Ford thus joins BMW and Mercedes-Benz in building sport utilities for much of the world in the U.S., where their sales are greater than in any other region.
The Kuga is roughly the same size as the Escape, and is offered with front-wheel-drive and all-wheel drive, as well as an array of several gasoline and diesel engines.
Only gasoline engines are likely to be offered in the U.S. market, but our most pressing question is whether the hybrid model will continue. We believe it will, since the Escape Hybrid has a good reputation, solid sales in the ultra-demanding taxi cab market, and holds the crown for the first U.S.-built hybrid, way back in 2004.
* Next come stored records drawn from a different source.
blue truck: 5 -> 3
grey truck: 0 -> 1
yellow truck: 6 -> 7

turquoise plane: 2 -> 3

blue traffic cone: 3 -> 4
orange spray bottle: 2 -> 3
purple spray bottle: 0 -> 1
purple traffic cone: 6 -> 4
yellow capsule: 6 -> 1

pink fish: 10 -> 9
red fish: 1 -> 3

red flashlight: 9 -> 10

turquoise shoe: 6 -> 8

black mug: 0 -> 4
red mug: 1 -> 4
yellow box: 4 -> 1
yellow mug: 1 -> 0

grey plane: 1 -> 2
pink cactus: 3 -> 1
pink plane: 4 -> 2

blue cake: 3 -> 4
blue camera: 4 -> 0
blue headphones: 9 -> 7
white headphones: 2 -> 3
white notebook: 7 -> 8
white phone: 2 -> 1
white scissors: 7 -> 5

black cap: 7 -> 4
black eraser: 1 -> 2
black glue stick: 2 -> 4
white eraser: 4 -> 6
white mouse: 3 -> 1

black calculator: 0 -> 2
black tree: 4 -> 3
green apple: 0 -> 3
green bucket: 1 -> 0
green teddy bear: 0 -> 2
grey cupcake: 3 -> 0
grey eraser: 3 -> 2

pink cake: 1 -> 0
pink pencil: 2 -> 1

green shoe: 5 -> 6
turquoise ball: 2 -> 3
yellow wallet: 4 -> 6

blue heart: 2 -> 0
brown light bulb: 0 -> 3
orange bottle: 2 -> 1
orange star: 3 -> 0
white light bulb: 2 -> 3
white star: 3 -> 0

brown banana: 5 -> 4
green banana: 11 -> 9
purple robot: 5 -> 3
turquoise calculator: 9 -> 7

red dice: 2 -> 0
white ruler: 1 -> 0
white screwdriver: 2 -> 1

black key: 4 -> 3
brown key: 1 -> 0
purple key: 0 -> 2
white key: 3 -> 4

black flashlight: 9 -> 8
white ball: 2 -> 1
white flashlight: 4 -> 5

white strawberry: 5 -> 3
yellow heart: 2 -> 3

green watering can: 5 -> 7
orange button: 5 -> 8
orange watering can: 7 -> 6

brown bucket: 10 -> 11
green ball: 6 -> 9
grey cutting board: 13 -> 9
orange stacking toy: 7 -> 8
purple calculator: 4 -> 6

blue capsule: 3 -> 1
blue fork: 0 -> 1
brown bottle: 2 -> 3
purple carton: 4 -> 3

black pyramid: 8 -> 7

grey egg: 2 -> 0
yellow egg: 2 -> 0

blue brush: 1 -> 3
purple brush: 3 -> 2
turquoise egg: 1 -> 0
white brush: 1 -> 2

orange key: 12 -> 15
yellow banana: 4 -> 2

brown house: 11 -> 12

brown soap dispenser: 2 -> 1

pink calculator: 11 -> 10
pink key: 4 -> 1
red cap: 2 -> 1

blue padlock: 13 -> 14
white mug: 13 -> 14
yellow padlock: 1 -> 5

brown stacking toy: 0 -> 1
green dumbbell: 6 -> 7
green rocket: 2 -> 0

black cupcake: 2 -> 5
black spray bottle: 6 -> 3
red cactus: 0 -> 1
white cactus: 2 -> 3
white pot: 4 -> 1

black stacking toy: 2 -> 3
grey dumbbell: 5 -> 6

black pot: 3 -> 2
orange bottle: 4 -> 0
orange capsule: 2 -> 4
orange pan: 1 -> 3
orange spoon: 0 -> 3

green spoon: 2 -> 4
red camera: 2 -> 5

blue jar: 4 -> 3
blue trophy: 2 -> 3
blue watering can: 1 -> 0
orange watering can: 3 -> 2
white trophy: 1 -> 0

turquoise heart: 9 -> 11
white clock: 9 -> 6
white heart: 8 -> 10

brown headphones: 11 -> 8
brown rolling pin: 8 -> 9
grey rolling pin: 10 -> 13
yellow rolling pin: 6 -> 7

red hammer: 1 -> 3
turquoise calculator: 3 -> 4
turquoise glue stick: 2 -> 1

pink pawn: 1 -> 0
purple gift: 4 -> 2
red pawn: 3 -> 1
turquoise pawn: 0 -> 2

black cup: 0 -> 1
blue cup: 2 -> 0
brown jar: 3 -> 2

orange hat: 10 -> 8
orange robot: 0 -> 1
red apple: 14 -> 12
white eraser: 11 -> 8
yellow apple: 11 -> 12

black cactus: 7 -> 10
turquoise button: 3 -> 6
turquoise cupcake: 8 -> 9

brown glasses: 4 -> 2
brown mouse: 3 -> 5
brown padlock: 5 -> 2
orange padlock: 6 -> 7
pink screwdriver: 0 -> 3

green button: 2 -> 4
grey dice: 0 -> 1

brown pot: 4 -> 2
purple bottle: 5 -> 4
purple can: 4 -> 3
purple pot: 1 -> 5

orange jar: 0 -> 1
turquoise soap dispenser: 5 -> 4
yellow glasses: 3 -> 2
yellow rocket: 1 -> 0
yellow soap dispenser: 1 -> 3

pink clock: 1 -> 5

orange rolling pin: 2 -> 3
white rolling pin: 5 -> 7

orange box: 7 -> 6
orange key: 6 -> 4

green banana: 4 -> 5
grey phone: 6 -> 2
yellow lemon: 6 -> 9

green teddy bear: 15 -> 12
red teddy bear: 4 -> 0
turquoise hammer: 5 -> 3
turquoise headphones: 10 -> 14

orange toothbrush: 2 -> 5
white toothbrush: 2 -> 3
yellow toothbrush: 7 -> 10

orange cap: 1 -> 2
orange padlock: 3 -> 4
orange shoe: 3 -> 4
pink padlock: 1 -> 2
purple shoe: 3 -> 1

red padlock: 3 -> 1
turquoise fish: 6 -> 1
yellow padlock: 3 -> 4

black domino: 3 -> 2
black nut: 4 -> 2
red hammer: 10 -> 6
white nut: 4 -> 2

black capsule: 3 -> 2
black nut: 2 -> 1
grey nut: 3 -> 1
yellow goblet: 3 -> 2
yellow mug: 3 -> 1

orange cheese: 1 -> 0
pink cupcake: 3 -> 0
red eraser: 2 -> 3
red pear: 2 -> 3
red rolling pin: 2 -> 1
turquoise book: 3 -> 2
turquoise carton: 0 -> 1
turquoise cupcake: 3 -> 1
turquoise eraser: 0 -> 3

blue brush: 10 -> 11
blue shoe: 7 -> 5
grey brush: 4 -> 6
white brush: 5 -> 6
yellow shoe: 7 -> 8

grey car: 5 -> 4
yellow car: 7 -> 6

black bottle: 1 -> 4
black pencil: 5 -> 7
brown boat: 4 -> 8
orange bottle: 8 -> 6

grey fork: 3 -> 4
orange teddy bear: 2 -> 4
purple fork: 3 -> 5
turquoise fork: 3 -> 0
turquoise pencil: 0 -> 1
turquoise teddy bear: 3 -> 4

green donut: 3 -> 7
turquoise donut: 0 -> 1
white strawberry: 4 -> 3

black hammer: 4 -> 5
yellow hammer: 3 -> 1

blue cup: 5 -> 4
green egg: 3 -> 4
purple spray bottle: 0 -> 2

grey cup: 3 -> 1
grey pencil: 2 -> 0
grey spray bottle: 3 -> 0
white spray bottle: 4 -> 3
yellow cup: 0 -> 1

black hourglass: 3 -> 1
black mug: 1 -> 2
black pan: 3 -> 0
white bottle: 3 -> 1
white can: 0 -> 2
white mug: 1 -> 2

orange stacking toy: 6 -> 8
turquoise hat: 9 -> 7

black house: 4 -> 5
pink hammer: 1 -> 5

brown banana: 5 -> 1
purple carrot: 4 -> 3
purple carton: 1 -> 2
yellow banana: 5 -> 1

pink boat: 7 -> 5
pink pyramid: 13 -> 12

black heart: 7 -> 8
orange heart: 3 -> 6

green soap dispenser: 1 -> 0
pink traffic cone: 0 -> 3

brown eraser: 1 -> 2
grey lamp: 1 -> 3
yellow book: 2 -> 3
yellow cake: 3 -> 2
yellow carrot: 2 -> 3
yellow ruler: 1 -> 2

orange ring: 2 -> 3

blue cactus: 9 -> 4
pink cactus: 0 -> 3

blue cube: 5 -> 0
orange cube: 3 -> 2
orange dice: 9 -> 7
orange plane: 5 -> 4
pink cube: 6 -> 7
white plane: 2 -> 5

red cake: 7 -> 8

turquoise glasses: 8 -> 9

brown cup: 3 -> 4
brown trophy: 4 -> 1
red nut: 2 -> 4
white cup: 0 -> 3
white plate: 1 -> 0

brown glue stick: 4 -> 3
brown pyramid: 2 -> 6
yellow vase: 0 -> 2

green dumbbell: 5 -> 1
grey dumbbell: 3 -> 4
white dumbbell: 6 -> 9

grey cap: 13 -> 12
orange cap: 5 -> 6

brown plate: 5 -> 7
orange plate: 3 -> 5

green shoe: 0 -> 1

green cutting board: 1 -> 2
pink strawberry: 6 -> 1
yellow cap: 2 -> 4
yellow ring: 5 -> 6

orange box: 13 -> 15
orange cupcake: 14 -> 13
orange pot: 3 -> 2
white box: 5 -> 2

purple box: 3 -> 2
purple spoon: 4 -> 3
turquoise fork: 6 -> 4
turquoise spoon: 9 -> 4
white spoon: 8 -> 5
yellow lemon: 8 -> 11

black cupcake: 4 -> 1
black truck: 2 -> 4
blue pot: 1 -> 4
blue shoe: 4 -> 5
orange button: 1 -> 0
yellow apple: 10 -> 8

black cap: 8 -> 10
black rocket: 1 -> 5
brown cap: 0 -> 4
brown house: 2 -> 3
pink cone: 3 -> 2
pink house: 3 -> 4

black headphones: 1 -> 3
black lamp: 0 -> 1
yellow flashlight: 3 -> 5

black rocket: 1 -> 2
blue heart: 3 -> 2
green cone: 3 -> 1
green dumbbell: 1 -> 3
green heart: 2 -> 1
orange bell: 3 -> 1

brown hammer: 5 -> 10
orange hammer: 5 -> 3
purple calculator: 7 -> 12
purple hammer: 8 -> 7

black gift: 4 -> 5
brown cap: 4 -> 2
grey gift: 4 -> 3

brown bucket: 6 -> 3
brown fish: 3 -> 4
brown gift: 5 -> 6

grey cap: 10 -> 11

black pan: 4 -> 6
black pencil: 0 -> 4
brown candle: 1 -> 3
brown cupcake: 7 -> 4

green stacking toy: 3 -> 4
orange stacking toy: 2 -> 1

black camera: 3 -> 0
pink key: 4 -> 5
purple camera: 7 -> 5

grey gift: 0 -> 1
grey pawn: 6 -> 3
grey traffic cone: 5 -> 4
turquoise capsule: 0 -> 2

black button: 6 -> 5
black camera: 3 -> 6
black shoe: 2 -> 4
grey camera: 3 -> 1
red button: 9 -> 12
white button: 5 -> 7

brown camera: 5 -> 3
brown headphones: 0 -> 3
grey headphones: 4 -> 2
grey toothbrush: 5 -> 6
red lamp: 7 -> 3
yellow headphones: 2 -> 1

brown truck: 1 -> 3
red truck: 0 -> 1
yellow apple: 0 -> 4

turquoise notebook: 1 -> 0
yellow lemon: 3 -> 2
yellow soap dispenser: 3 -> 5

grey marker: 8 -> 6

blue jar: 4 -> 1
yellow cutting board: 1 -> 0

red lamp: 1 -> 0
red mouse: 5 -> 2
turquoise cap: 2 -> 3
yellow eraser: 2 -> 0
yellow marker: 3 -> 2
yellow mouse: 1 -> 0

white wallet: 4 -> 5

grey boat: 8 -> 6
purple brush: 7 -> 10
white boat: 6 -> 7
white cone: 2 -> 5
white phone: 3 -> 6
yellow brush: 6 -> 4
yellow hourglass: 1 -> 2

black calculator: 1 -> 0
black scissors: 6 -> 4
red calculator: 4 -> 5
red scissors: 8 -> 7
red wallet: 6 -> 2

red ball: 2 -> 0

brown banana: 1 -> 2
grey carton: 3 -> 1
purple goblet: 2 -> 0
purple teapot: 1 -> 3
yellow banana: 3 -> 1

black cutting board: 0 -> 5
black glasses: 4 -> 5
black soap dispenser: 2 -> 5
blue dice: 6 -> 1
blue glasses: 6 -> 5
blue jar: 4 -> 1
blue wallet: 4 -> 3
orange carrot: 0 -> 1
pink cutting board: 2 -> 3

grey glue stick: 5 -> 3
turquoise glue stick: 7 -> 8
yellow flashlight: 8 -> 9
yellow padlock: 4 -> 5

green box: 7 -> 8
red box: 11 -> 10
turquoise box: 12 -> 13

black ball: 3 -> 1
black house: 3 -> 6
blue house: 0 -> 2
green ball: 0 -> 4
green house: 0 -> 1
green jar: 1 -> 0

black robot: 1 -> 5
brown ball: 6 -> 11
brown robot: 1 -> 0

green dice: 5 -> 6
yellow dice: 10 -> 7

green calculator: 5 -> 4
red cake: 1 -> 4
Ford hybrids have been on a roll lately, with the addition of the well-received 2010 Ford Fusion Hybrid midsize sedan increasing sales of the carmaker's greenest vehicles. Honda, meanwhile, hasn't done as well as it hoped with its 2010 Honda Insight hybrid subcompact. Ford's hybrid sales rose 73 percent through September, to 26,016 vehicles, whereas Honda rose just 8 percent to 29,958 over the same period.
No word thus far on whether the Escape name will survive, or whether Ford will move to consistent badging worldwide by making the vehicle a Kuga even in the U.S. We're betting Escape sticks around ... but don't hold us to that, OK?